Is there a proof of the real form of Fourier's Theorem?

Question

Complex form of Fourier's Theorem

Any periodic function can be decomposed into a linear combination of complex exponentials.

Proof

Consider a complex exponential with period $T_0$: $$e^{i\frac {2π}{T_0}t}$$ Hence, we have: $$\int^{T_0}_0 e^{i\frac {2π}{T_0}t} dt = 0 ……(1)$$ Let us claim that for a periodic function $x(t)$ we can write: $$x(t) ≈ \sum^{N}_{k=-N} C_ke^{i\frac {2πk}{T_0}t},$$ where $2N+1$ is the number of frequency components used. As $N→∞$, we have: $$x(t) = \sum^{∞}_{k=-∞} C_ke^{i\frac {2πk}{T_0}t} ……(2)$$ Consider: $$v_k(t):=e^{i\frac {2πk}{T_0}t}……(3)$$ Then we have: $$v_k(t+T_0)=v_k(t)$$ Hence, $v_k(t)$ is a periodic function. Now, $$\int^{T_0}_0 v_k(t)v^*_l(t) dt$$ $$=\int^{T_0}_0 e^{i\frac {2π(k-l)}{T_0}t} dt$$ $$=0 (k≠l)$$ $$T_0 (k=l)……(4)$$ Thus, $v_k(t)$ is orthogonal. Moreover, if we assume equation (2) to be valid , then we can multiply both its sides by $v_l^*(t)$ and integrate over $T_0$ we get: $$C_k=\frac {1}{T_0} \int^{T_0}_0 x(t)v_k^*(t) dt ……(5)$$ Putting this value in equation (2) we get back $x(t)$. Hence, any periodic function can be decomposed into a linear combination of complex exponentials.

Real form of Fourier's Theorem

An arbitrary periodic function $F(t)$ with period $T$ can be decomposed into a linear combination of the functions $f_n(t)$ and $g_n(t)$ where, $$f_n(t)=\sin \frac {2πnt}{T}$$ $$g_n(t)=\cos \frac {2πnt}{T}$$ Mathematically, $$F(t)=b_0 + b_1g_1(t) +b_2g_2(t) + …… + a_1f_1(t) +a_2f_2(t) + ……,$$ where $n$ is a non-negative integer and all of $a_i$,$b_i$ are real.

Problem

Is there a similar proof for the real form of Fourier's Theorem as for the complex form? I couldn't get one on the internet or in any book.
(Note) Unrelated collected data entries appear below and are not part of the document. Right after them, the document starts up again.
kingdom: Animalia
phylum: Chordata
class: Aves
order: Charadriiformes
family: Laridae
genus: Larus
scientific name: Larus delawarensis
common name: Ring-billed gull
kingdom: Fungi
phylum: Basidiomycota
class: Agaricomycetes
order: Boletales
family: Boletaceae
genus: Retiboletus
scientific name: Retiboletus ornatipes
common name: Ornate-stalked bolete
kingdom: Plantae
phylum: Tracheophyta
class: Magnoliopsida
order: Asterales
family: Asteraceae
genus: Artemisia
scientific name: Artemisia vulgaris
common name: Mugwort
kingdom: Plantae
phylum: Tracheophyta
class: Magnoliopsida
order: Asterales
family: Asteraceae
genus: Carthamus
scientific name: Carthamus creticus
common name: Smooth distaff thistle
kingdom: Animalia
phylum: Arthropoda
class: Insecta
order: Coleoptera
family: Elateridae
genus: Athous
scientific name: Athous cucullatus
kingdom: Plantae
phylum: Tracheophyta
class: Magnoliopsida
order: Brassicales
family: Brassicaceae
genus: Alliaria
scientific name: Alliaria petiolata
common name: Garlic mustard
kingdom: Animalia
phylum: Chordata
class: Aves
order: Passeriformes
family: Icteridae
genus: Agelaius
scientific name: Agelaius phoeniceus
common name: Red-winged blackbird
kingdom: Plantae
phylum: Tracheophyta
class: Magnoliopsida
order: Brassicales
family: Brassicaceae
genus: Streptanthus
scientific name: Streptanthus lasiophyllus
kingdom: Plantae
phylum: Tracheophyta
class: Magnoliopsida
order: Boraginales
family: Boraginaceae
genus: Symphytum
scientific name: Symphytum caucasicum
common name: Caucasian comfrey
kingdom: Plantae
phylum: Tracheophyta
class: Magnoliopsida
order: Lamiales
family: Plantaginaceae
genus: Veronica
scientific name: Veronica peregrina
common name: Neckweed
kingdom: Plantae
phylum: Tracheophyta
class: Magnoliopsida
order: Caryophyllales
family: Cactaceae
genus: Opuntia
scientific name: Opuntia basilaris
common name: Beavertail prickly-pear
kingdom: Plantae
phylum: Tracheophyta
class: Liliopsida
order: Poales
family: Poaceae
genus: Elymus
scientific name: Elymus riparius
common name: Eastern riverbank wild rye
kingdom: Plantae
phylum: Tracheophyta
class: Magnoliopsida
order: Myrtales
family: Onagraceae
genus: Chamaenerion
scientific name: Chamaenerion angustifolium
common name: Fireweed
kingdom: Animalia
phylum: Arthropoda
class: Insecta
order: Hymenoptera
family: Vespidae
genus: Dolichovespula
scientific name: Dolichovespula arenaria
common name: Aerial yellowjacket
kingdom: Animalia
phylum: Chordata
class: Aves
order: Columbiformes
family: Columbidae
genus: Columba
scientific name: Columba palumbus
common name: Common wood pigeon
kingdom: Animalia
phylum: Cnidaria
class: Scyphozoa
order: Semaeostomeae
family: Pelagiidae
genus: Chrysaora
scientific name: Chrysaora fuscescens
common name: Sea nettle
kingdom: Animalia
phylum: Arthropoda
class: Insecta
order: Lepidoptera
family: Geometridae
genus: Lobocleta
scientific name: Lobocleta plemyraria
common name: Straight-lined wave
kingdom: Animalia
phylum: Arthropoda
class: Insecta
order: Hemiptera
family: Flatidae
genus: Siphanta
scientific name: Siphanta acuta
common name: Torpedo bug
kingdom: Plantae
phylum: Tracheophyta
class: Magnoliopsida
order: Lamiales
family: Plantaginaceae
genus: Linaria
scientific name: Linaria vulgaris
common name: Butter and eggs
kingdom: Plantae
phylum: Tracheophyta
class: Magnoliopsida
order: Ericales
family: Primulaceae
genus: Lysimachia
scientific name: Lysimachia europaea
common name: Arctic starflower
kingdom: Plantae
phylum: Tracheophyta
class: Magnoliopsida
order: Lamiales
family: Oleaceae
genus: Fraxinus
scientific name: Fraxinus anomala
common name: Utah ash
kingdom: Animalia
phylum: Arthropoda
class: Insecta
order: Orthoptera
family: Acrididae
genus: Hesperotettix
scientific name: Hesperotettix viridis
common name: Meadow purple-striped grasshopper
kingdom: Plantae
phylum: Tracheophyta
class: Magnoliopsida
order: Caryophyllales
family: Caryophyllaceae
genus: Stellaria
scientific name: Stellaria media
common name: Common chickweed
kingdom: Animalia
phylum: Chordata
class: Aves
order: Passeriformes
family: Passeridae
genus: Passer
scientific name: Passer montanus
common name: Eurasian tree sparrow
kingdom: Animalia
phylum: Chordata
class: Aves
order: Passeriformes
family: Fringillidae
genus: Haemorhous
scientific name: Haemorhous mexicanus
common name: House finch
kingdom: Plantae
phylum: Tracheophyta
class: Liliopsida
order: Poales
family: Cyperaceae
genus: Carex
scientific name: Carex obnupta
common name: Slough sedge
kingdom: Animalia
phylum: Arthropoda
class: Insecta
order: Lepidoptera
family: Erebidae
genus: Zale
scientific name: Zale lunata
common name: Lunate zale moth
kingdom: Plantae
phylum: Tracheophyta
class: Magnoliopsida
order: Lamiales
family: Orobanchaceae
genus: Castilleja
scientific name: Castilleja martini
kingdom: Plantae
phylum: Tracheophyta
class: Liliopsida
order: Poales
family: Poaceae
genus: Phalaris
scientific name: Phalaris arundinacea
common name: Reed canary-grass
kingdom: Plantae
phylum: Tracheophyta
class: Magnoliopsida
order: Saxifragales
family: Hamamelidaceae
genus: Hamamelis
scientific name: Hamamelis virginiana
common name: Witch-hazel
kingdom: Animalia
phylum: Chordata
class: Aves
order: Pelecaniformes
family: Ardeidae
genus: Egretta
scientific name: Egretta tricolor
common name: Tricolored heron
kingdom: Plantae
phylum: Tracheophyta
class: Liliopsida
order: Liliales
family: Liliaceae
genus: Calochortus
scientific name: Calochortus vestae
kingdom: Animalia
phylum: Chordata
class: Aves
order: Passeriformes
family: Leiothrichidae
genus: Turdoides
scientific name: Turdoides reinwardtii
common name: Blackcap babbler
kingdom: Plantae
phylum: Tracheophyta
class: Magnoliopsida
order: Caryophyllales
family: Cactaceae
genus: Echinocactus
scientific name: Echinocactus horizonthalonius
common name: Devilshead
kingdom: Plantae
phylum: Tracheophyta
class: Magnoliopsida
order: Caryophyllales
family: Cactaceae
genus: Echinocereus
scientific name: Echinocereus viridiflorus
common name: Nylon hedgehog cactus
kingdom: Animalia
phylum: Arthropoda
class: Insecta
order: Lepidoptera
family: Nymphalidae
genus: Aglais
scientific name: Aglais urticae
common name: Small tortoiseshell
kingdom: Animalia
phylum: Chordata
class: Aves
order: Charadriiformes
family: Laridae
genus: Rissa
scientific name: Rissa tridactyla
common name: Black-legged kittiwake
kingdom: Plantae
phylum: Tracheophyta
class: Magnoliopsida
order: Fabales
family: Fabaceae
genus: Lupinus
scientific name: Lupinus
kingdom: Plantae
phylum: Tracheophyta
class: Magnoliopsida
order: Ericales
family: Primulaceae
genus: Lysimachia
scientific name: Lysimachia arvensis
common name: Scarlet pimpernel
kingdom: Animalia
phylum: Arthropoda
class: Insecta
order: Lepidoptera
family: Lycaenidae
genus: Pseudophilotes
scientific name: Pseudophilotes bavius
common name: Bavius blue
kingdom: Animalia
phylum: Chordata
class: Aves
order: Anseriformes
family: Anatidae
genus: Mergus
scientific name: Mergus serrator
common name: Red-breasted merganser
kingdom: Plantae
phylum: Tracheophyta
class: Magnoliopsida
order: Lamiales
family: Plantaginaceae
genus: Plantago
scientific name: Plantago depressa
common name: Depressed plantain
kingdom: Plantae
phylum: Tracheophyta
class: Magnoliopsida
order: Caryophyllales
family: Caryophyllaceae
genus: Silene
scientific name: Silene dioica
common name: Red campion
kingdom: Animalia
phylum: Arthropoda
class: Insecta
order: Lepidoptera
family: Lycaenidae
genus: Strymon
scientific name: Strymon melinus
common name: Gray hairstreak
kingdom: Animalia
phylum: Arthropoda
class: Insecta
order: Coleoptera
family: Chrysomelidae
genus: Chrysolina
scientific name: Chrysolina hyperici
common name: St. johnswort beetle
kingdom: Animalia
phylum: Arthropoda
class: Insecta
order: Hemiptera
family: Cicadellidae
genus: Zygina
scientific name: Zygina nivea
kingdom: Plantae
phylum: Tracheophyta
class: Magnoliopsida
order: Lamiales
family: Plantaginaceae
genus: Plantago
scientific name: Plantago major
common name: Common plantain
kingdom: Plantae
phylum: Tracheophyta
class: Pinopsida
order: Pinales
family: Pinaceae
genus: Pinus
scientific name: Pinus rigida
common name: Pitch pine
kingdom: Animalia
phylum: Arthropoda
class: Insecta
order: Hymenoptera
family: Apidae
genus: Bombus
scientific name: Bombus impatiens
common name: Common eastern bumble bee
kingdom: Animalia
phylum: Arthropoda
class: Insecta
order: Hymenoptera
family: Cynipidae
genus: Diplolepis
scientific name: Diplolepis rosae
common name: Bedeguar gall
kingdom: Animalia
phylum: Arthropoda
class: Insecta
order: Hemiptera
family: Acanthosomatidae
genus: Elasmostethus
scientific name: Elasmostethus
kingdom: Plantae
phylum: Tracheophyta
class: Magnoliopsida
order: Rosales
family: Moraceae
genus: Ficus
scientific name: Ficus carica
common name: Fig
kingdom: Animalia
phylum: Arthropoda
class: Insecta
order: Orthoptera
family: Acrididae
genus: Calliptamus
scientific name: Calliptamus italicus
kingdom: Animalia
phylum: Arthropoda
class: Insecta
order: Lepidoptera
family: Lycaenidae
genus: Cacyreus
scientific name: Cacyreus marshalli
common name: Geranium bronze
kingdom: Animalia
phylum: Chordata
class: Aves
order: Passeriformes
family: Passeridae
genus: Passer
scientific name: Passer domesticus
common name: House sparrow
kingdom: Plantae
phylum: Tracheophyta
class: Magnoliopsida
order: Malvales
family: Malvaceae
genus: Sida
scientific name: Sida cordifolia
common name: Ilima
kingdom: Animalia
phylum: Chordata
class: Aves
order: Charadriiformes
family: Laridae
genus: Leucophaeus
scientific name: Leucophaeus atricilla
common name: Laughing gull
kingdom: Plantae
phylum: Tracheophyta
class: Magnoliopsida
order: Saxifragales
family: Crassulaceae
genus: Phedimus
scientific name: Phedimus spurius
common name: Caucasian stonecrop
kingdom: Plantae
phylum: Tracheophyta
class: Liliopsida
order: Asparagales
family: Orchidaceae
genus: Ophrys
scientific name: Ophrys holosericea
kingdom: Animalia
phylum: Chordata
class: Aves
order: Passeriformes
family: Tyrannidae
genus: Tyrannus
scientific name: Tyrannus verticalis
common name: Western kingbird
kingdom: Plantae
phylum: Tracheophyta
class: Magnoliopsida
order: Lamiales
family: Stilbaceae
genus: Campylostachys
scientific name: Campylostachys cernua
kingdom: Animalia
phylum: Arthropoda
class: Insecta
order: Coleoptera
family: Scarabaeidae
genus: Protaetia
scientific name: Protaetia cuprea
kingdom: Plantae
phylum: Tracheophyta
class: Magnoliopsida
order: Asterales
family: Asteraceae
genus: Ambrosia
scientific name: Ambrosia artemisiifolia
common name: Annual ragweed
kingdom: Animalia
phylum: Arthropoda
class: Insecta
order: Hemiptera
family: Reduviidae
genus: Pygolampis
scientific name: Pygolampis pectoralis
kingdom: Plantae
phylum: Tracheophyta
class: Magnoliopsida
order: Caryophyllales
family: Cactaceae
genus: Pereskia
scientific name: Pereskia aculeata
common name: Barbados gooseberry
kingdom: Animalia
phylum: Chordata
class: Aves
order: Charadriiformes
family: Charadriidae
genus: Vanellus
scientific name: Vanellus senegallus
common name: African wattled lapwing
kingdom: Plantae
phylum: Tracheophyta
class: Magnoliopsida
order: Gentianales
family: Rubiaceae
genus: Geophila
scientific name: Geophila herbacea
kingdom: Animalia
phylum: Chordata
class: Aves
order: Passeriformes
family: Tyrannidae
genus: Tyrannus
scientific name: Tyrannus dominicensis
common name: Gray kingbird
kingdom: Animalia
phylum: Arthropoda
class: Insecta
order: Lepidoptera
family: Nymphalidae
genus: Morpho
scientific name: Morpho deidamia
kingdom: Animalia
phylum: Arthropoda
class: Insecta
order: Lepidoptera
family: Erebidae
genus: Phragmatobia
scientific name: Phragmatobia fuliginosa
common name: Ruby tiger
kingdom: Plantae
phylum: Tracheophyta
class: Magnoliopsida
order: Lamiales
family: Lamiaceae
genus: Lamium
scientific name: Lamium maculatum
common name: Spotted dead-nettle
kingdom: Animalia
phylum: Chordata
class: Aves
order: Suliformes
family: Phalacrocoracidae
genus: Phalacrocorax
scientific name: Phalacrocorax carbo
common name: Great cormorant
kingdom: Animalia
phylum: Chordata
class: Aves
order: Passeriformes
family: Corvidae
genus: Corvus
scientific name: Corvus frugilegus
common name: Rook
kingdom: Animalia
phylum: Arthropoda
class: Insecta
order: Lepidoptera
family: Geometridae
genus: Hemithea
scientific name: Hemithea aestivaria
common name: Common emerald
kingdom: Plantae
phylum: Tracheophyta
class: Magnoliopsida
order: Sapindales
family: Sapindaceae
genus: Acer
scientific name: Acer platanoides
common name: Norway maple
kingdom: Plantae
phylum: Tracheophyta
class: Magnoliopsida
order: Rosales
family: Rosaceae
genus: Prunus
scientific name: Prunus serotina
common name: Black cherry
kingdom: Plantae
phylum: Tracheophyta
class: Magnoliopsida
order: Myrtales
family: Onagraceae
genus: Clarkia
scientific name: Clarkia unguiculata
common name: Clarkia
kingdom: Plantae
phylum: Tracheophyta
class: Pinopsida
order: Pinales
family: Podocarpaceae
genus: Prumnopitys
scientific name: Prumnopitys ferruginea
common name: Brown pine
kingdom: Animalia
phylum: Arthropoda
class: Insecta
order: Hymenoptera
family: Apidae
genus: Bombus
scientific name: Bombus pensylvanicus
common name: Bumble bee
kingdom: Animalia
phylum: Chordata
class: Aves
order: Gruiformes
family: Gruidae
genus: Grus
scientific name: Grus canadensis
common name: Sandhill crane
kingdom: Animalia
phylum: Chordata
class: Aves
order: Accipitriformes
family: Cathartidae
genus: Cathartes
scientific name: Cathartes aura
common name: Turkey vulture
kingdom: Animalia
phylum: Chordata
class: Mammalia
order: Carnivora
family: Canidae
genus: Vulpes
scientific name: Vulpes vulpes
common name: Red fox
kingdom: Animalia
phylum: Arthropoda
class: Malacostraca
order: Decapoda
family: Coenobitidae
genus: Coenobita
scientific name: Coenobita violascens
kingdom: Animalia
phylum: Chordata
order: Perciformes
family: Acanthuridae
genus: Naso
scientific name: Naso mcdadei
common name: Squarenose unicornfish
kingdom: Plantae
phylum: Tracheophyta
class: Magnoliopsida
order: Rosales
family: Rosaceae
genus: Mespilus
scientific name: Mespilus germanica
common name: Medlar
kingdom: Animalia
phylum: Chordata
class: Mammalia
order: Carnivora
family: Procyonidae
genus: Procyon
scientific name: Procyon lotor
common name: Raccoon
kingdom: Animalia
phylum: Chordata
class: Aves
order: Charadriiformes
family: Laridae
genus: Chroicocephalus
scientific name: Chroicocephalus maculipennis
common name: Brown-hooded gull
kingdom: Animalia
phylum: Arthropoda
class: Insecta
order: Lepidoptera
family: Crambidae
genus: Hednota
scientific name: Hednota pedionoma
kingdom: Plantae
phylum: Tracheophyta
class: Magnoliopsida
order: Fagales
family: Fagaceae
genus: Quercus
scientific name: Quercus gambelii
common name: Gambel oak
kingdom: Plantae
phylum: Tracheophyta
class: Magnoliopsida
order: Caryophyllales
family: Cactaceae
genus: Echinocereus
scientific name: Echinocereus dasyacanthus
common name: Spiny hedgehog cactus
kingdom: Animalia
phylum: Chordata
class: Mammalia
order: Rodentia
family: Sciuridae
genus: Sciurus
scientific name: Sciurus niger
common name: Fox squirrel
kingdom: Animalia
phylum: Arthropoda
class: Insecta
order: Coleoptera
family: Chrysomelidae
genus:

Does this mean that it can be derived from the complex form? If yes then how? Any help would be appreciated.

Answer 1

The functions $$ 1,\sin(2\pi x/T),\cos(2\pi x/T),\sin(4\pi x/T),\cos(4\pi x/T),\cdots $$ are mutually orthogonal. That is, if you choose any two different functions $f,g$ from the above, then $$ \int_{-T}^{T} f(x)g(x)dx = 0. $$ And, $$ \int_{-T}^{T}1^2dx=2T\\ \int_{-T}^{T}\sin^2(2\pi x/T)dx=T\\ \int_{-T}^{T}\cos^2(2\pi x/T)dx=T. $$ That's enough to carry about the same argument that you used before. It should be noted that your argument assumes convergence of the series, and does not prove it.